**DESCRIPTION OF THE TASK**
Would you please transcribe, exactly as written, the lines of the entries below starting at the one that holds "3** Run script<br/>" and ending at the one that holds "<h3>After</h3><br/>", both included?

**DATA PROVIDED**
== Segment start ==

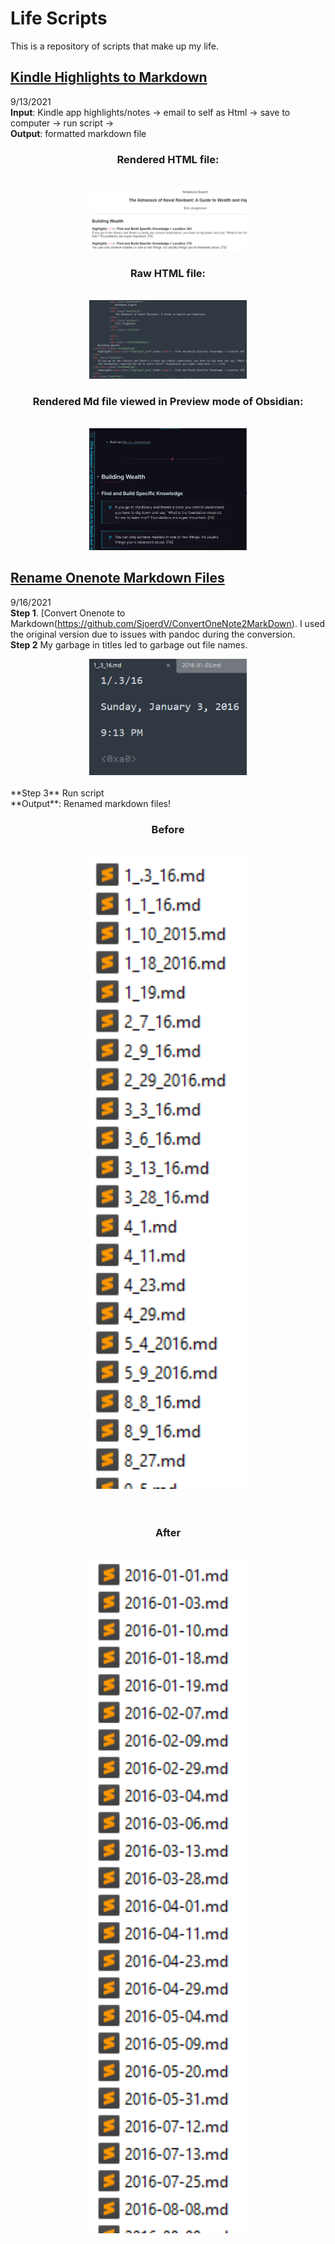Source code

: # Life Scripts

This is a repository of scripts that make up my life. 

## [Kindle Highlights to Markdown](/lib/kindleHtml2Md.py)
9/13/2021<br/>
**Input**: Kindle app highlights/notes → email to self as Html → save to computer → run script → <br/>
**Output**: formatted markdown file

<div align=center>
  <h3>Rendered HTML file:</h3><br/>  
<img src="/media/highlight-html1.png" style="width: 50%; height: auto;">
  
  <h3>Raw HTML file:</h3><br/>
<img src="/media/highlight-html2.png" style="width: 50%; height: auto;">
  
  <h3>Rendered Md file viewed in Preview mode of Obsidian:</h3><br/>
<img src="/media/highlight-md.png" style="width: 50%; height: auto;">
</div>

## [Rename Onenote Markdown Files](/lib/renameONoutput.py)
9/16/2021<br/>
**Step 1**. [Convert Onenote to Markdown(https://github.com/SjoerdV/ConvertOneNote2MarkDown). I used the original version due to issues with pandoc during the conversion. <br/>
**Step 2** My garbage in titles led to garbage out file names.<br/>
<div align=center>
<img src="/media/garbage-in.png" style="width: 50%; height: auto;"></div><br/>
**Step 3** Run script<br/>
**Output**: Renamed markdown files!<br/>
<div align=center>
<h3>Before</h3><br/>
<img src="/media/filenames-before.png" style="width: 50%; height: auto;"><br/>
<br/><br/>
<h3>After</h3><br/>
<img src="/media/filenames-after.png" style="width: 50%; height: auto;"><br/></div>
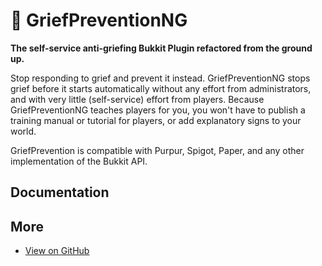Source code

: # 🏡 GriefPreventionNG

<!--
![GitHub tag (with filter)](https://img.shields.io/github/v/tag/tinyoverflow/griefpreventionng?style=flat-square&label=Latest%20Version)
![GitHub issues](https://img.shields.io/github/issues/tinyoverflow/griefpreventionng?style=flat-square&label=Issues)
![GitHub last commit (branch)](https://img.shields.io/github/last-commit/tinyoverflow/griefpreventionng/main?style=flat-square&label=Last%20Commit)
![GitHub Workflow Status (with event)](https://img.shields.io/github/actions/workflow/status/tinyoverflow/griefpreventionng/maven.yml?style=flat-square&label=Build)
![GitHub all releases](https://img.shields.io/github/downloads/tinyoverflow/griefpreventionng/total?style=flat-square&logo=github&label=Downloads)
![Modrinth Downloads](https://img.shields.io/modrinth/dt/15lfFvuG?style=flat-square&logo=modrinth&label=Downloads)
![bStats Servers](https://img.shields.io/bstats/servers/19291?style=flat-square&label=Servers)
-->

**The self-service anti-griefing Bukkit Plugin refactored from the ground up.**

Stop responding to grief and prevent it instead. GriefPreventionNG stops grief before it starts automatically without
any effort from administrators, and with very little (self-service) effort from players. Because GriefPreventionNG
teaches players for you, you won't have to publish a training manual or tutorial for players, or add explanatory signs
to your world.

GriefPrevention is compatible with Purpur, Spigot, Paper, and any other implementation of the Bukkit API.

## Documentation

## More

- [View on GitHub](https://github.com/tinyoverflow/griefpreventionng)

== Segment end ==

**RESPONSE**
**Step 3** Run script<br/>
**Output**: Renamed markdown files!<br/>
<div align=center>
<h3>Before</h3><br/>
<img src="/media/filenames-before.png" style="width: 50%; height: auto;"><br/>
<br/><br/>
<h3>After</h3><br/>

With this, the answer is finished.